There are multiple ways to get erroneous blood pressure readings. Getting an accurate blood pressure is sometimes tricky.
...is there a considerable store of blood waiting to be released behind the cuff and that this would become greater and at higher pressure, the longer the brachial artery is occluded?
Yes, the pressure in the brachial artery can increase the longer the cuff is kept inflated, but it will be minimal, as at some point, the artery will not accept any more blood flow, and it will be diverted away from the brachial artery. Otherwise, you could rupture an artery, which is not what happens. What occurs if a cuff is kept inflated is ischemia distal to the cuff.
There are two reasons one shouldn't keep the cuff inflated any longer than needed (besides ischemia). Both will cause an increased (unrepresentative) systolic reading. First is the (minimal) build-up of blood, but more importantly (imo) is that it hurts! In fact, the longer the cuff is inflated above the systolic BP, the more it hurts. The higher the cuff is inflated, the more it hurts. The more it hurts, the more adrenaline is released and the higher the systolic pressure gets, until the patient rips off the cuff and leaves, muttering (if not shouting) curses at the sadist taking the BP measurement. At least, that's what I think should happen to careless takers of BP. And the patient will forever after have "white coat hypertension".
Is it the case that the fifth phase only occurs if sufficient pressure is released on the cuff?
Yes. (That should be obvious by the very definition of the phases.)
Does it make sense to go faster than 2-3 mm Hg per second once the first phase has been discovered?
In the hands of someone experienced in taking and interpreting BP measurements, yes. That's because the slower you release air from the cuff, the longer the patient is in some discomfort.* However, when learning, reducing cuff pressure too quickly may cause you to overshoot the moment when the diastolic BP makes itself known (i.e. you may get a falsely low diastolic pressure.) Also, if the patient has a narrow pulse pressure, you may miss the diastolic pressure completely.
To reiterate the converse, the fifth phase will not occur if the cuff pressure is not released significantly, i.e. the blood will continue to leak through on the fifth phase?
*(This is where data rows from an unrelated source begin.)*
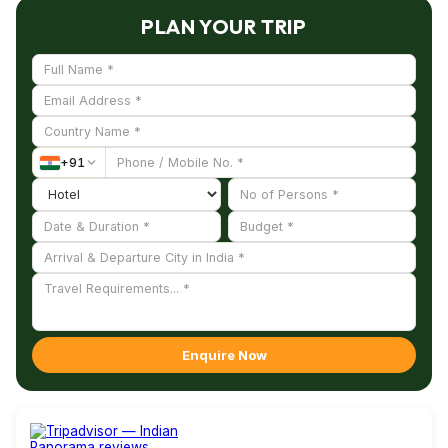
the industrial zone, the cultural zone, the peace zone, and
PLAN YOUR TRIP
the residential zone.
The whole area is a lovely sight to behold as the whole place
is draped fully in lush greens. The main idea of creating this
ideal land is to conserve nature and turn waste land into a
useful habitat.
+
91
The important things to know before you go to Auroville are
the interesting history of Sri Aurobindo and the Maa, the
founders of the Aurobindo Ashram. The sacred place where
thousands of devotees meditate in silence, seeking the
blessings of their Gurus and get relieved from their sorrows.
A hassle free travel to Auroville itself will be an unique
experience. “The Matrimandir” is the major attraction of the
Enquire Now
town.
The open air theatre that surrounds the mandir paves a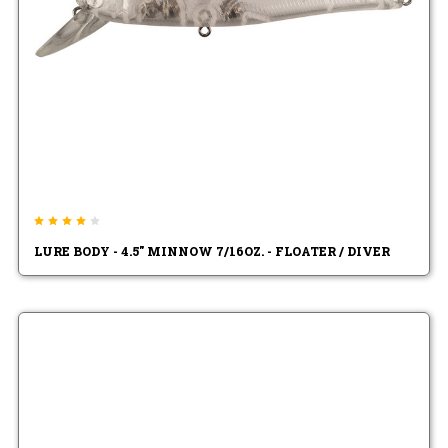
LURE BODY - 4.5" MINNOW 7/16OZ. - FLOATER / DIVER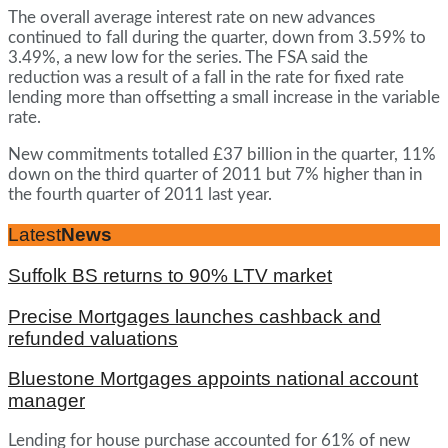
The overall average interest rate on new advances
continued to fall during the quarter, down from 3.59% to
3.49%, a new low for the series. The FSA said the
reduction was a result of a fall in the rate for fixed rate
lending more than offsetting a small increase in the variable
rate.
New commitments totalled £37 billion in the quarter, 11%
down on the third quarter of 2011 but 7% higher than in
the fourth quarter of 2011 last year.
Latest
News
Suffolk BS returns to 90% LTV market
Precise Mortgages launches cashback and
refunded valuations
Bluestone Mortgages appoints national account
manager
Lending for house purchase accounted for 61% of new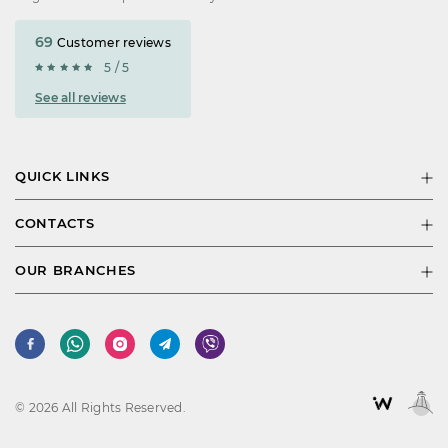
69
Customer reviews
5 / 5
See all reviews
QUICK LINKS
CONTACTS
OUR BRANCHES
© 2026 All Rights Reserved.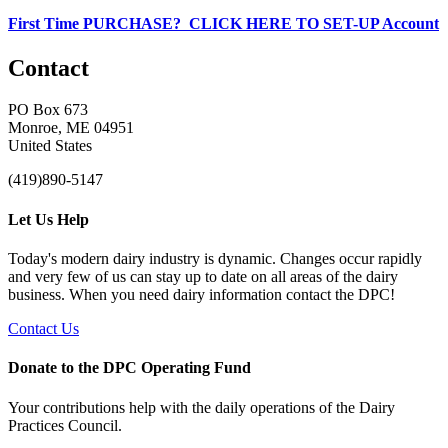
First Time PURCHASE? CLICK HERE TO SET-UP Account
Contact
PO Box 673
Monroe, ME 04951
United States
(419)890-5147
Let Us Help
Today's modern dairy industry is dynamic. Changes occur rapidly
and very few of us can stay up to date on all areas of the dairy
business. When you need dairy information contact the DPC!
Contact Us
Donate to the DPC Operating Fund
Your contributions help with the daily operations of the Dairy
Practices Council.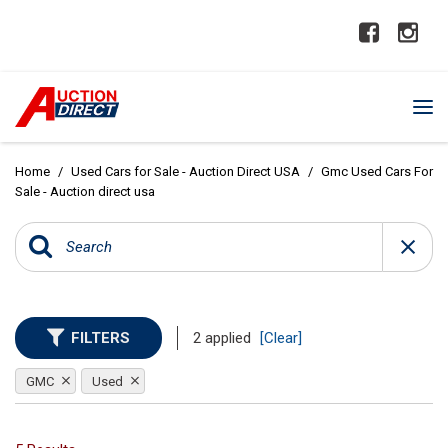
Home
/
Used Cars for Sale - Auction Direct USA
/
Gmc Used Cars For
Sale - Auction direct usa
FILTERS
2 applied
[Clear]
GMC
Used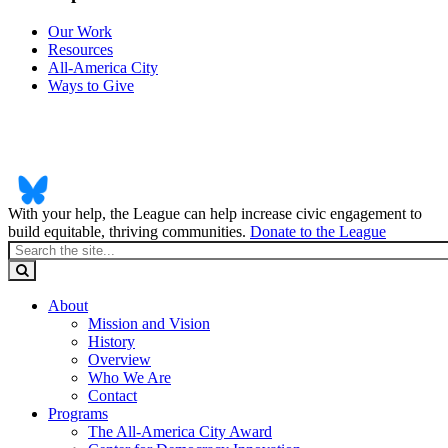
Our Work
Resources
All-America City
Ways to Give
With your help, the League can help increase civic engagement to
build equitable, thriving communities.
Donate to the League
About
Mission and Vision
History
Overview
Who We Are
Contact
Programs
The All-America City Award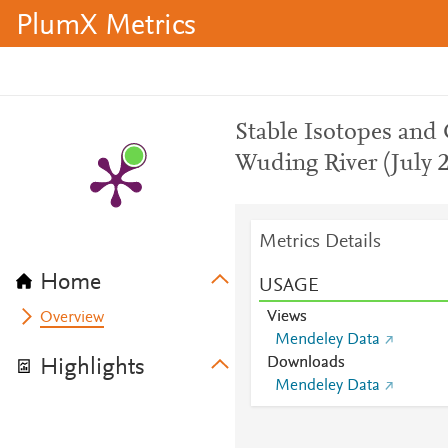
PlumX Metrics
Stable Isotopes and
Wuding River (July 
Metrics Details
Home
USAGE
Views
Overview
Mendeley Data
Downloads
Highlights
Mendeley Data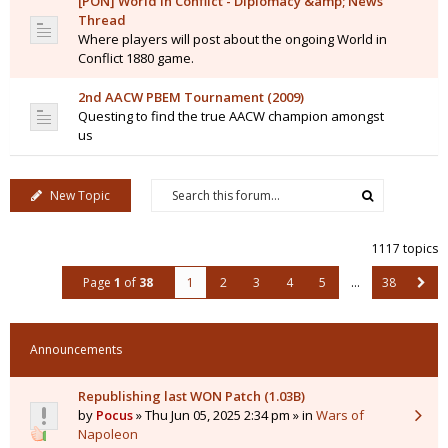
[PON] World in Conflict - Diplomacy &amp; News
Thread
Where players will post about the ongoing World in
Conflict 1880 game.
2nd AACW PBEM Tournament (2009)
Questing to find the true AACW champion amongst
us
New Topic
1117 topics
Page
1
of
38
1
2
3
4
5
…
38
Announcements
Republishing last WON Patch (1.03B)
by
Pocus
» Thu Jun 05, 2025 2:34 pm » in
Wars of
Napoleon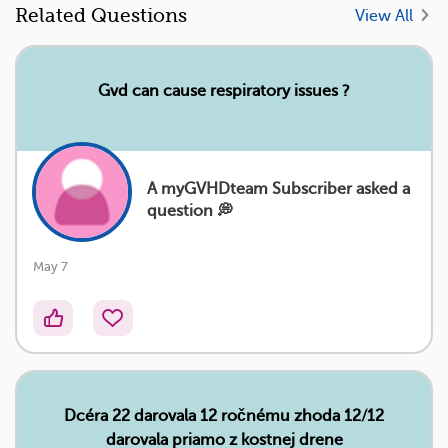
Related Questions
View All
Gvd can cause respiratory issues ?
A myGVHDteam Subscriber asked a
question 💭
May 7
Dcéra 22 darovala 12 ročnému zhoda 12/12
darovala priamo z kostnej drene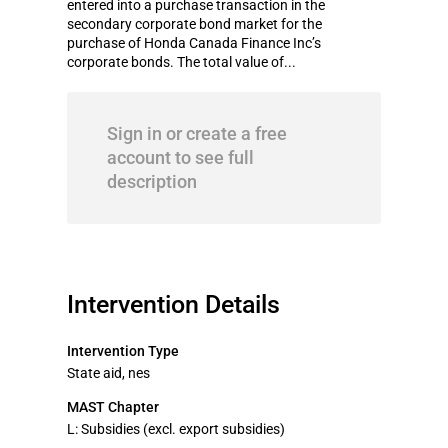
entered into a purchase transaction in the
secondary corporate bond market for the
purchase of Honda Canada Finance Inc’s
corporate bonds. The total value of...
Sign in or create a free
account to see full
description
Intervention Details
Intervention Type
State aid, nes
MAST Chapter
L: Subsidies (excl. export subsidies)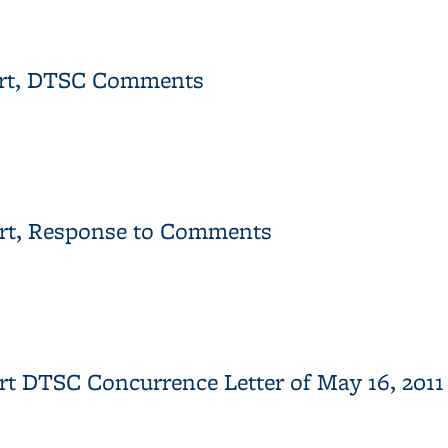
eport for the Western Stege Marsh Restoration Project
port, DTSC Comments
Report, DTSC Comments
port, Response to Comments
Report, Response to Comments
port DTSC Concurrence Letter of May 16, 20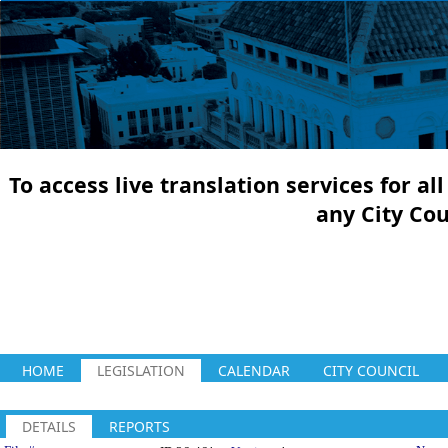
To access live translation services for a
any City Co
HOME
LEGISLATION
CALENDAR
CITY COUNCIL
DETAILS
REPORTS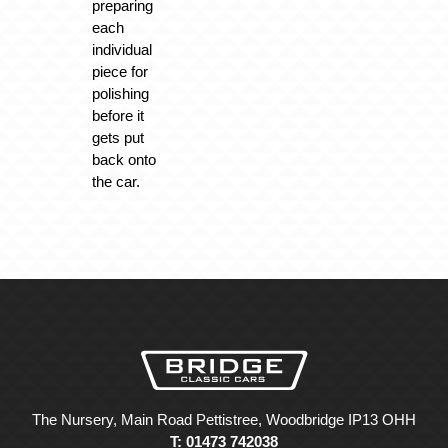
preparing
each
individual
piece for
polishing
before it
gets put
back onto
the car.
The Nursery, Main Road Pettistree, Woodbridge IP13 OHH
T: 01473 742038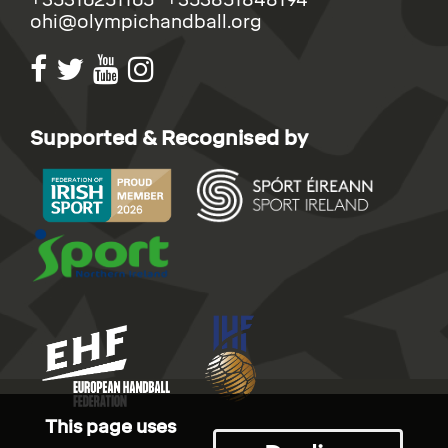
ohi@olympichandball.org
Supported & Recognised by
This page uses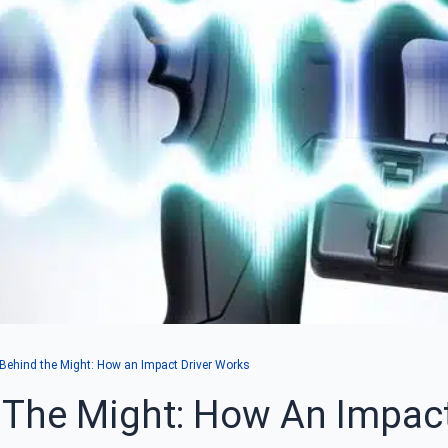
ehind the Might: How an Impact Driver Works
The Might: How An Impact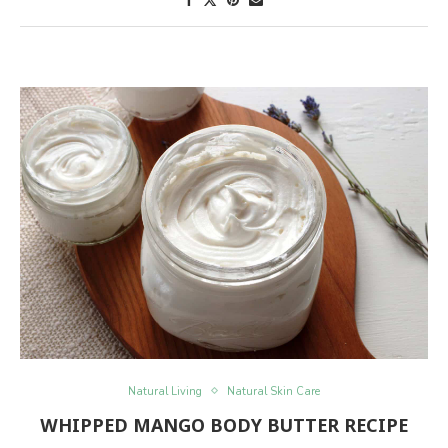
Natural Living
Natural Skin Care
WHIPPED MANGO BODY BUTTER RECIPE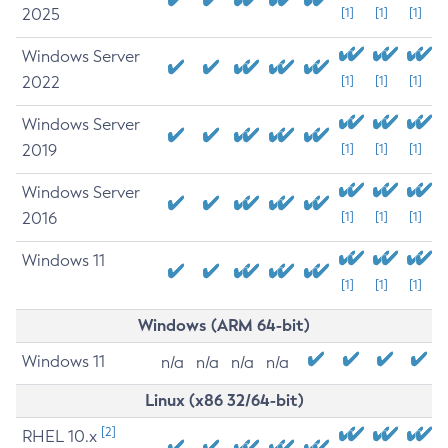
2025
[1]
[1]
[1]
Windows Server
2022
[1]
[1]
[1]
Windows Server
2019
[1]
[1]
[1]
Windows Server
2016
[1]
[1]
[1]
Windows 11
[1]
[1]
[1]
Windows (ARM 64-bit)
Windows 11
n/a
n/a
n/a
n/a
Linux (x86 32/64-bit)
[2]
RHEL 10.x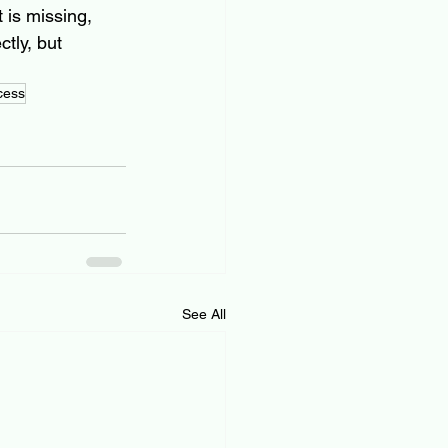
 is missing, 
tly, but 
cess
See All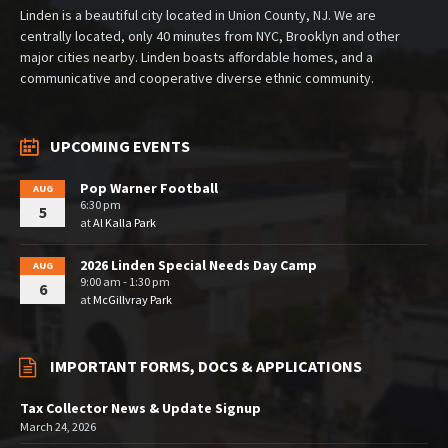
Linden is a beautiful city located in Union County, NJ. We are
centrally located, only 40 minutes from NYC, Brooklyn and other
major cities nearby. Linden boasts affordable homes, and a
communicative and cooperative diverse ethnic community.
UPCOMING EVENTS
Pop Warner Football
AUG
6:30 pm
5
at
Al Kalla Park
2026 Linden Special Needs Day Camp
AUG
9:00 am - 1:30 pm
6
at
McGillvray Park
IMPORTANT FORMS, DOCS & APPLICATIONS
Tax Collector News & Update Signup
March 24, 2026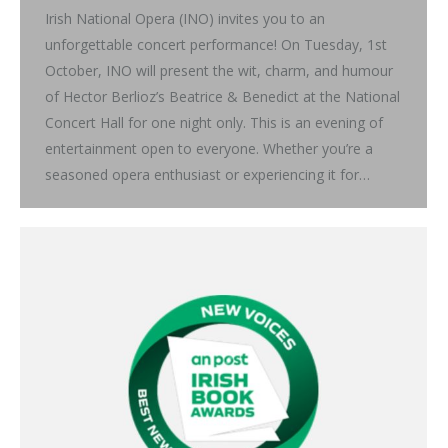
Irish National Opera (INO) invites you to an
unforgettable concert performance! On Tuesday, 1st
October, INO will present the wit, charm, and humour
of Hector Berlioz’s Beatrice & Benedict at the National
Concert Hall for one night only. This is an evening of
entertainment open to everyone. Whether you’re a
seasoned opera enthusiast or experiencing it for…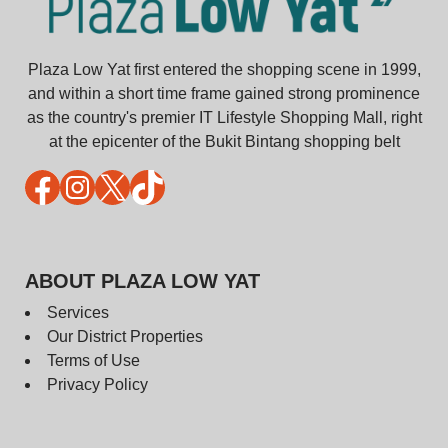
Plaza Low Yat first entered the shopping scene in 1999,
and within a short time frame gained strong prominence
as the country's premier IT Lifestyle Shopping Mall, right
at the epicenter of the Bukit Bintang shopping belt
Facebook
Instagram
X
TikTok
ABOUT PLAZA LOW YAT
Services
Our District Properties
Terms of Use
Privacy Policy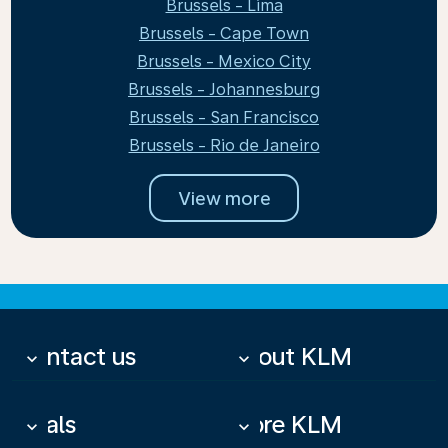
Brussels - Lima
Brussels - Cape Town
Brussels - Mexico City
Brussels - Johannesburg
Brussels - San Francisco
Brussels - Rio de Janeiro
View more
Contact us
About KLM
keyboard_arrow_down
keyboard_arrow_down
Deals
More KLM
keyboard_arrow_down
keyboard_arrow_down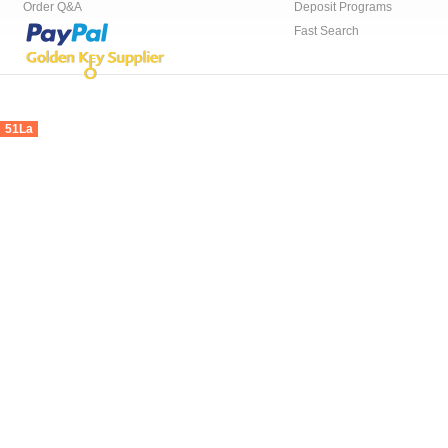
Order Q&A
Deposit Programs
Fast Search
51La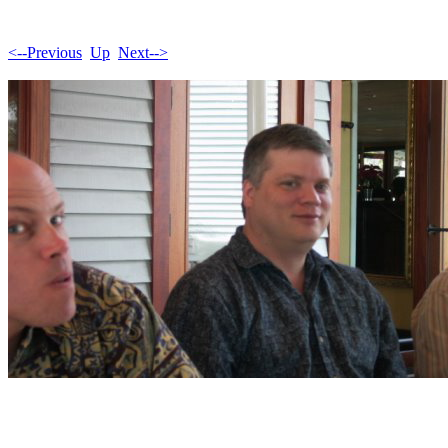
<--Previous
Up
Next-->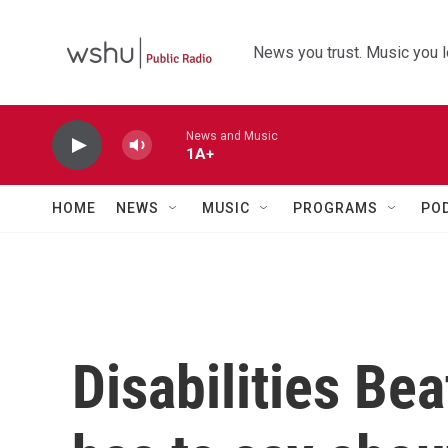
Skip to main content
News you trust. Music you l
News and Music
1A+
HOME
NEWS
MUSIC
PROGRAMS
PO
Disabilities Be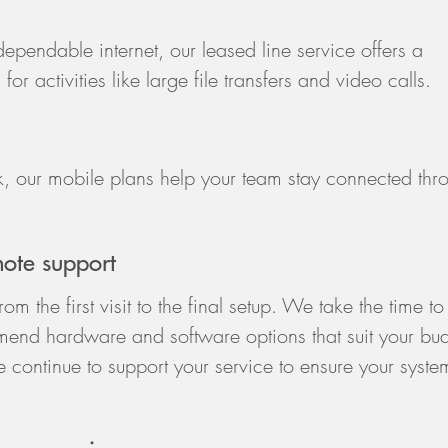
ependable internet, our leased line service offers a
or activities like large file transfers and video calls.
 our mobile plans help your team stay connected thr
mote support
m the first visit to the final setup. We take the time to
end hardware and software options that suit your bu
 continue to support your service to ensure your syste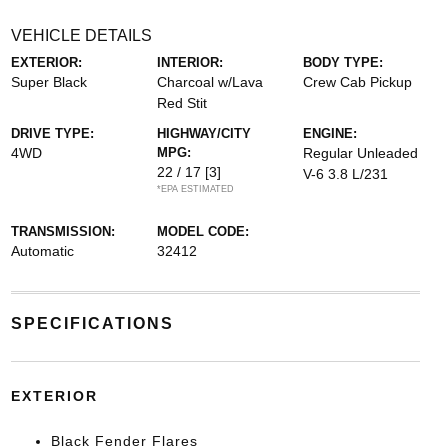
VEHICLE DETAILS
EXTERIOR:
INTERIOR:
BODY TYPE:
Super Black
Charcoal w/Lava
Crew Cab Pickup
Red Stit
DRIVE TYPE:
HIGHWAY/CITY
ENGINE:
4WD
MPG:
Regular Unleaded
22 / 17
[3]
V-6 3.8 L/231
*EPA ESTIMATED
TRANSMISSION:
MODEL CODE:
Automatic
32412
SPECIFICATIONS
EXTERIOR
Black Fender Flares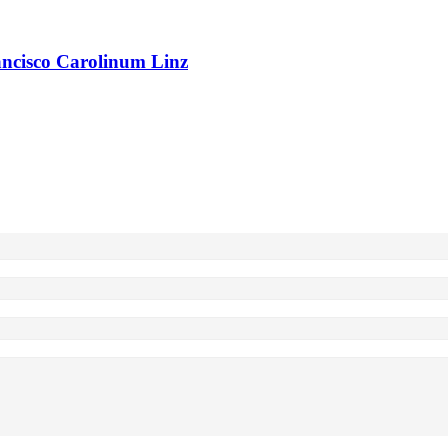
rancisco Carolinum Linz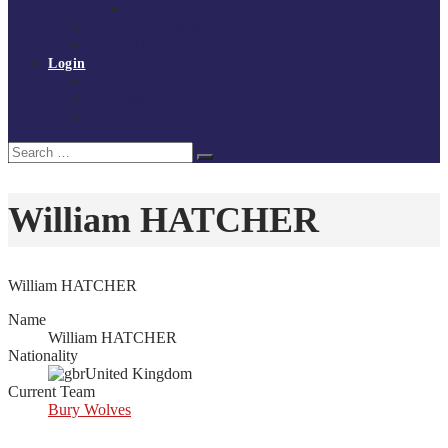
Policies and procedures
Volunteer at Tchoukball UK
Contact Us
Login
Register
My Courses
Reset Password
Search
Search
for:
William HATCHER
William HATCHER
Name
William HATCHER
Nationality
United Kingdom
Current Team
Bury Wolves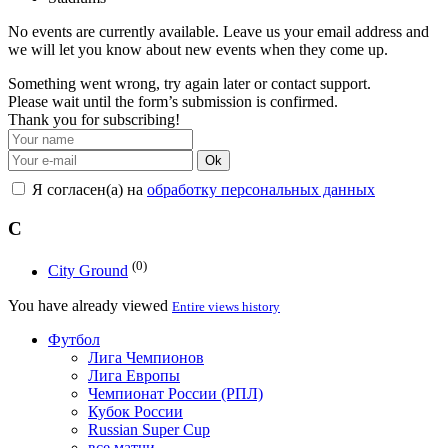
No events are currently available. Leave us your email address and
we will let you know about new events when they come up.
Something went wrong, try again later or contact support.
Please wait until the form’s submission is confirmed.
Thank you for subscribing!
Ok
Я согласен(а) на
обработку персональных данных
C
(0)
City Ground
You have already viewed
Entire views history
Футбол
Лига Чемпионов
Лига Европы
Чемпионат России (РПЛ)
Кубок России
Russian Super Cup
все матчи →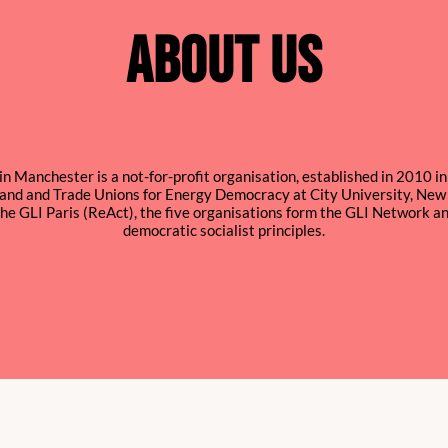
ABOUT US
in Manchester is a not-for-profit organisation, established in 2010 i
rland and Trade Unions for Energy Democracy at City University, New 
he GLI Paris (ReAct), the five organisations form the GLI Network 
democratic socialist principles.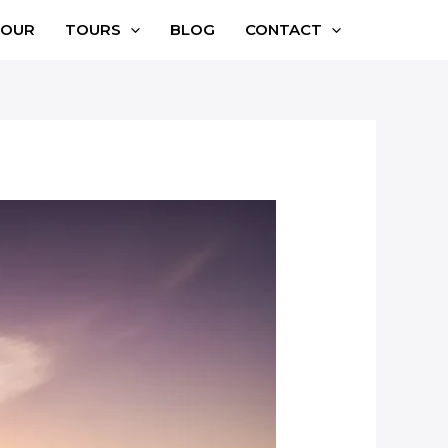
TOUR
TOURS
BLOG
CONTACT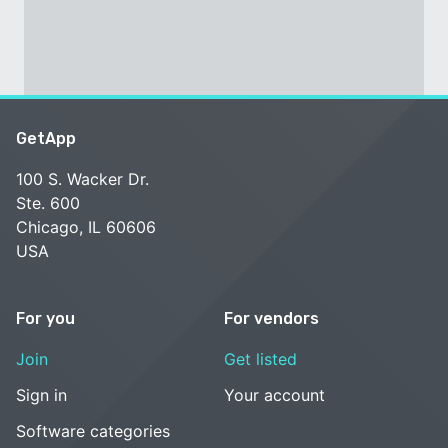
GetApp
100 S. Wacker Dr.
Ste. 600
Chicago, IL 60606
USA
For you
For vendors
Join
Get listed
Sign in
Your account
Software categories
Yes. (That should be obvious by the very definition of the phases.) Between the systolic and diastolic pressures, the blood can partially overcome the pressure in the cuff. At first, it's difficult, which is why you hear a distinct sound: it is the moment when, at peak systolic pressure, the blood first passes through the cuff. As pressure is released, it flows strongly, swishing loudly, and softens until there's no sound at all.
*I think the practice of inflating the cuff to 200mmHg before starting to release is ill thought out, and causes completely unnecessary discomfort. Common sense should prevail; if the patient is young and healthy, I started 10-15mmHg above what the average should be. I also let the pressure down a bit faster but slowed it down at around 100-90mmHg. And 99% of the time, that sufficed. If the patient is likely to have HBP, I started higher, but never at 200mmHg. In the ED, hypertensive crises were not uncommon, so SBP measurements started higher.